[Activity]
Could you set down exactly the lines in the records below between the line holding "thumb cmc: (787, 402)" and the line holding "ring tip: (784, 310)", inclusive?

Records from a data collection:
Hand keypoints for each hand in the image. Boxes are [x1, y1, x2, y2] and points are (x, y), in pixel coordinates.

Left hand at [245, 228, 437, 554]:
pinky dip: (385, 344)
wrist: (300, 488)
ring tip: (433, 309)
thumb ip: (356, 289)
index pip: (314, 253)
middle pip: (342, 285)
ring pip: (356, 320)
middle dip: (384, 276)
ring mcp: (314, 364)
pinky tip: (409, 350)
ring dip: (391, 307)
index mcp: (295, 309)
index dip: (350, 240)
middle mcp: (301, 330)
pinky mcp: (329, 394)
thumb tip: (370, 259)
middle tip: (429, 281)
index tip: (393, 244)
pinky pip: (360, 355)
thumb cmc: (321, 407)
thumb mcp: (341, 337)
---
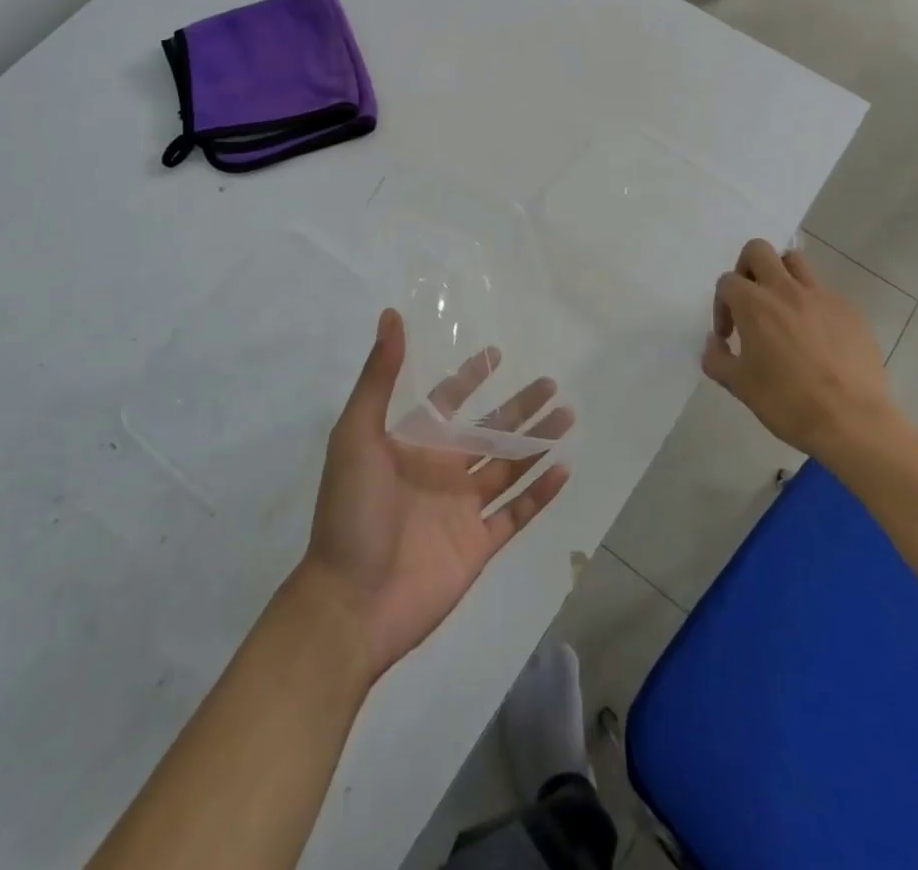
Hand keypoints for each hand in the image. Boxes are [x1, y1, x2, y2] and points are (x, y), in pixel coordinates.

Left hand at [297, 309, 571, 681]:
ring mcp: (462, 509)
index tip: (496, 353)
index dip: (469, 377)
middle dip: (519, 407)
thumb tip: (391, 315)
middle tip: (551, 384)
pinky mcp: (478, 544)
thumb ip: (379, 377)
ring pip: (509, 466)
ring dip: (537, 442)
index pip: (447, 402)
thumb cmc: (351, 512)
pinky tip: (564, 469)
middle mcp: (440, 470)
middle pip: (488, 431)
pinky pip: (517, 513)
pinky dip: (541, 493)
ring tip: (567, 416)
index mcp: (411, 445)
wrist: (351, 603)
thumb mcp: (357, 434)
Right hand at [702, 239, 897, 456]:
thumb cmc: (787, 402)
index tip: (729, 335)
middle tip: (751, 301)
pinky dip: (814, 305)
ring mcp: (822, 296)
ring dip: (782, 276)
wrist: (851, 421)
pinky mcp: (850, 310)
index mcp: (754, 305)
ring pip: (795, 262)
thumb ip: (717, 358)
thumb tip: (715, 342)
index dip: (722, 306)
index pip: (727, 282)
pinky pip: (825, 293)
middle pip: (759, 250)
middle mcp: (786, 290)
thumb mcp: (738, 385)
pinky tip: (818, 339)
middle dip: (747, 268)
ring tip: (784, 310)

[Answer area]
thumb cmc: (787, 402)
index tip: (729, 335)
middle tip: (751, 301)
pinky dip: (814, 305)
ring mcp: (822, 296)
ring dip: (782, 276)
wrist: (851, 421)
pinky mcp: (850, 310)
index mcp: (754, 305)
ring pip: (795, 262)
thumb ip: (717, 358)
thumb tip: (715, 342)
index dip: (722, 306)
index pip: (727, 282)
pinky pip: (825, 293)
middle pip: (759, 250)
middle mcp: (786, 290)
thumb mcp: (738, 385)
pinky tip: (818, 339)
middle dip: (747, 268)
ring tip: (784, 310)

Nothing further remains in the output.